-- EXERCISE DETAILS --
Reproduce every line of the listing below word for word, leaving the pictures out of your answer.

-- RECORDS FOR THE TASK --
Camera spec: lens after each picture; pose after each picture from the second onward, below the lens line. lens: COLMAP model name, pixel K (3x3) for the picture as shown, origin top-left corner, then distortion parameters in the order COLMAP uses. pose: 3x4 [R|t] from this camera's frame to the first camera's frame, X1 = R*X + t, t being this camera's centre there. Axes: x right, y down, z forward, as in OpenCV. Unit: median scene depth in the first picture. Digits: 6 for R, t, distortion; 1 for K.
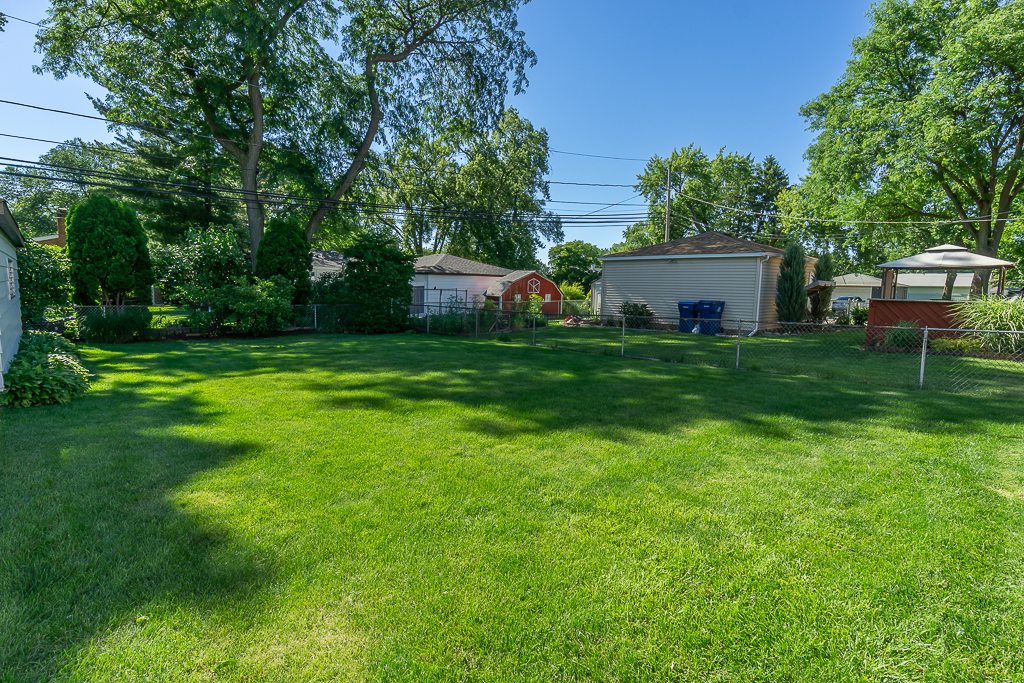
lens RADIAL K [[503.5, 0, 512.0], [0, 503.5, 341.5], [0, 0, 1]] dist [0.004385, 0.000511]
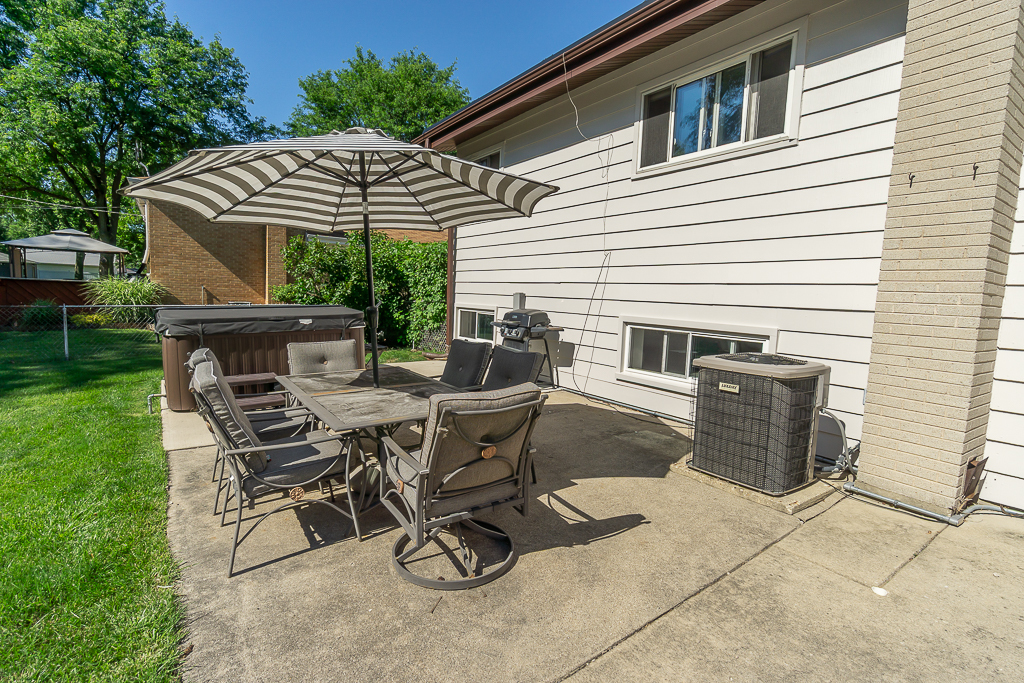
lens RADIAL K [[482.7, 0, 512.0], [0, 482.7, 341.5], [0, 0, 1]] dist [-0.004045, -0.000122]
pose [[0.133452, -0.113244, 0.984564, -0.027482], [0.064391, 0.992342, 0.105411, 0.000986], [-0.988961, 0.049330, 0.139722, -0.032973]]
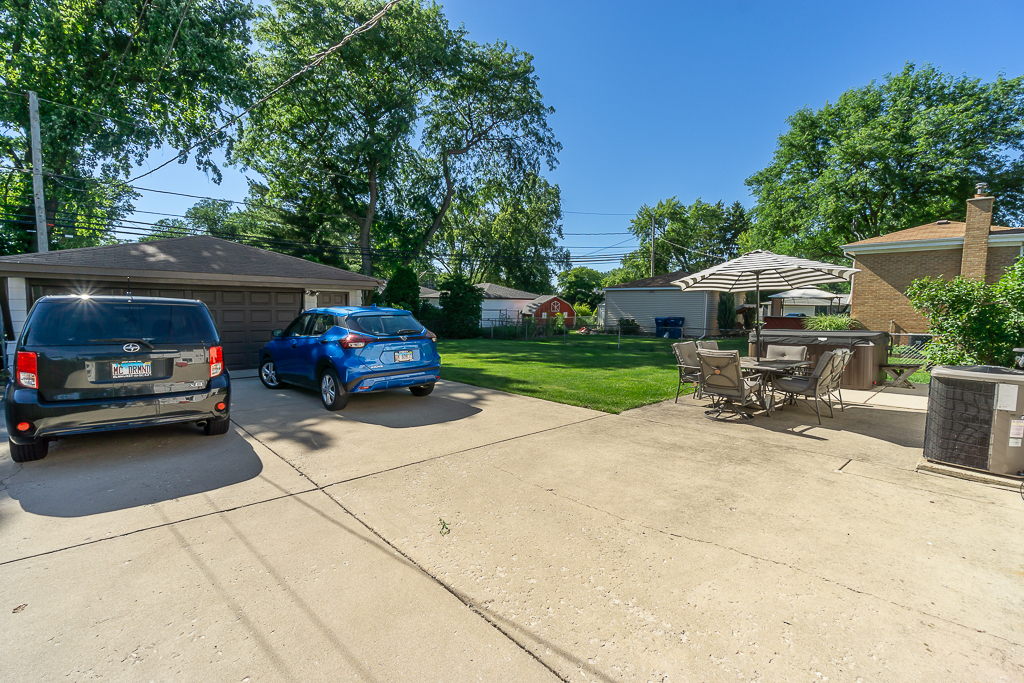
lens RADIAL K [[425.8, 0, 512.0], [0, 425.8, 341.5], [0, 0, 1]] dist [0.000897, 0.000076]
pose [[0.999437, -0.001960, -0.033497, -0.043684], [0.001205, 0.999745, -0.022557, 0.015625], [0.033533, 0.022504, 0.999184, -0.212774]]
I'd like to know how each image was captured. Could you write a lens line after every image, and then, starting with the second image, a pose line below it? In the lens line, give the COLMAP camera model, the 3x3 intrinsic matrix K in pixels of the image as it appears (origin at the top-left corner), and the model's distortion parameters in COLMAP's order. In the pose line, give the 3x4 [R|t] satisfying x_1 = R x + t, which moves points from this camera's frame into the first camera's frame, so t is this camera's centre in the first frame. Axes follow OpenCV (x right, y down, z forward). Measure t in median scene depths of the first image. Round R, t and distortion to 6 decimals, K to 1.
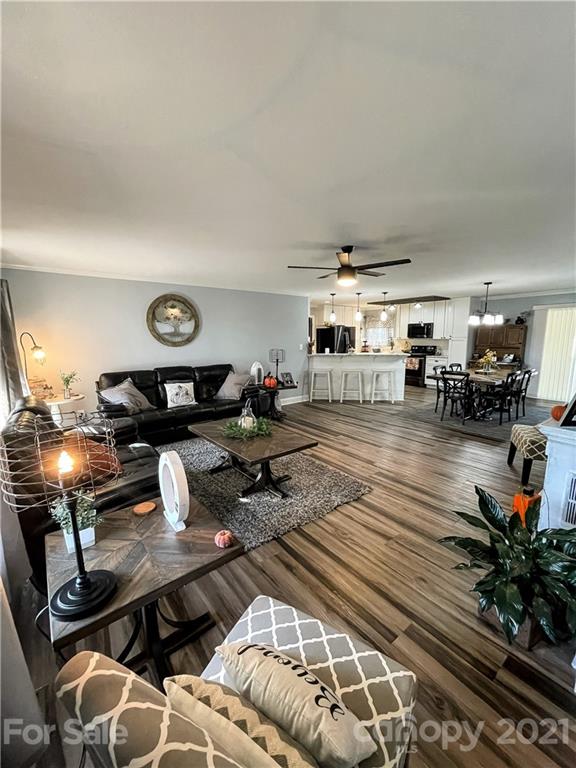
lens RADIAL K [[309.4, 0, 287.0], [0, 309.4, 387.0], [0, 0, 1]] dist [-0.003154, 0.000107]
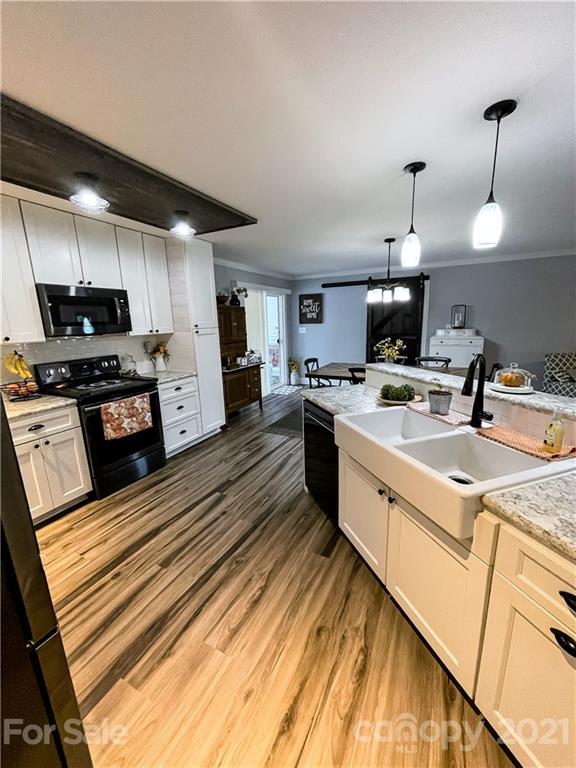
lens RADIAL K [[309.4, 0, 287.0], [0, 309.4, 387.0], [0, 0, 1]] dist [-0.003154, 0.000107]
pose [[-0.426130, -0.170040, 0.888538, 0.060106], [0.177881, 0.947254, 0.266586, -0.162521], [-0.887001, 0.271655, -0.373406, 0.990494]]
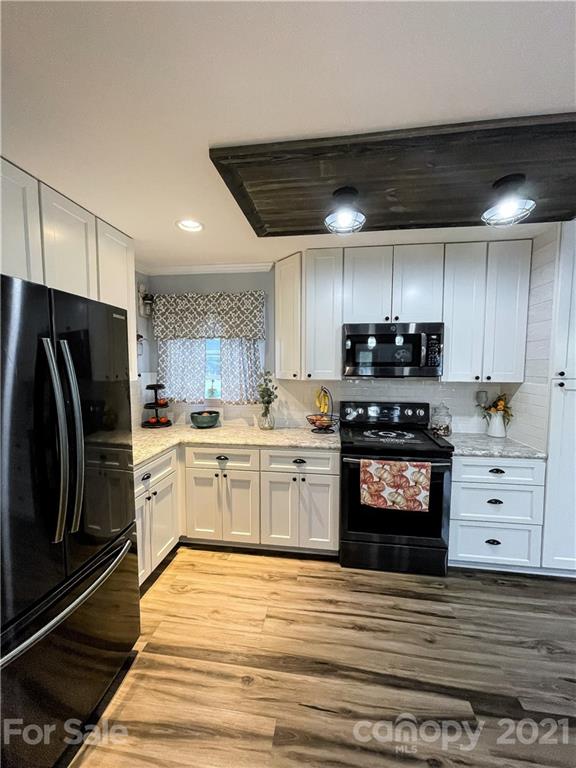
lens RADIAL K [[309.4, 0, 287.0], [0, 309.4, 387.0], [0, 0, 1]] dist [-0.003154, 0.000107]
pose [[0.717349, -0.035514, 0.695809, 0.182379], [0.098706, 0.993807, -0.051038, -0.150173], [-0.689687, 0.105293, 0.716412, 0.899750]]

-- REPLY TO THE EXERCISE --
Camera spec: lens after each picture; pose after each picture from the second onward, below the lens line. lens: COLMAP model name, pixel K (3x3) for the picture as shown, origin top-left corner, then distortion parameters in the order COLMAP uses. pose: 3x4 [R|t] from this camera's frame to the first camera's frame, X1 = R*X + t, t being this camera's centre there. Axes: x right, y down, z forward, as in OpenCV. Unit: median scene depth in the first picture. Digits: 6 for R, t, distortion; 1 for K.
lens RADIAL K [[503.5, 0, 512.0], [0, 503.5, 341.5], [0, 0, 1]] dist [0.004385, 0.000511]
lens RADIAL K [[482.7, 0, 512.0], [0, 482.7, 341.5], [0, 0, 1]] dist [-0.004045, -0.000122]
pose [[0.133452, -0.113244, 0.984564, -0.027482], [0.064391, 0.992342, 0.105411, 0.000986], [-0.988961, 0.049330, 0.139722, -0.032973]]
lens RADIAL K [[425.8, 0, 512.0], [0, 425.8, 341.5], [0, 0, 1]] dist [0.000897, 0.000076]
pose [[0.999437, -0.001960, -0.033497, -0.043684], [0.001205, 0.999745, -0.022557, 0.015625], [0.033533, 0.022504, 0.999184, -0.212774]]
I'd like to know how each image was captured. Could you write a lens line after every image, and then, starting with the second image, a pose line below it? In the lens line, give the COLMAP camera model, the 3x3 intrinsic matrix K in pixels of the image as it appears (origin at the top-left corner), and the model's distortion parameters in COLMAP's order. In the pose line, give the 3x4 [R|t] satisfying x_1 = R x + t, which moves points from this camera's frame into the first camera's frame, so t is this camera's centre in the first frame. Axes follow OpenCV (x right, y down, z forward). Measure t in median scene depths of the first image. Round R, t and distortion to 6 decimals, K to 1.
lens RADIAL K [[309.4, 0, 287.0], [0, 309.4, 387.0], [0, 0, 1]] dist [-0.003154, 0.000107]
lens RADIAL K [[309.4, 0, 287.0], [0, 309.4, 387.0], [0, 0, 1]] dist [-0.003154, 0.000107]
pose [[-0.426130, -0.170040, 0.888538, 0.060106], [0.177881, 0.947254, 0.266586, -0.162521], [-0.887001, 0.271655, -0.373406, 0.990494]]
lens RADIAL K [[309.4, 0, 287.0], [0, 309.4, 387.0], [0, 0, 1]] dist [-0.003154, 0.000107]
pose [[0.717349, -0.035514, 0.695809, 0.182379], [0.098706, 0.993807, -0.051038, -0.150173], [-0.689687, 0.105293, 0.716412, 0.899750]]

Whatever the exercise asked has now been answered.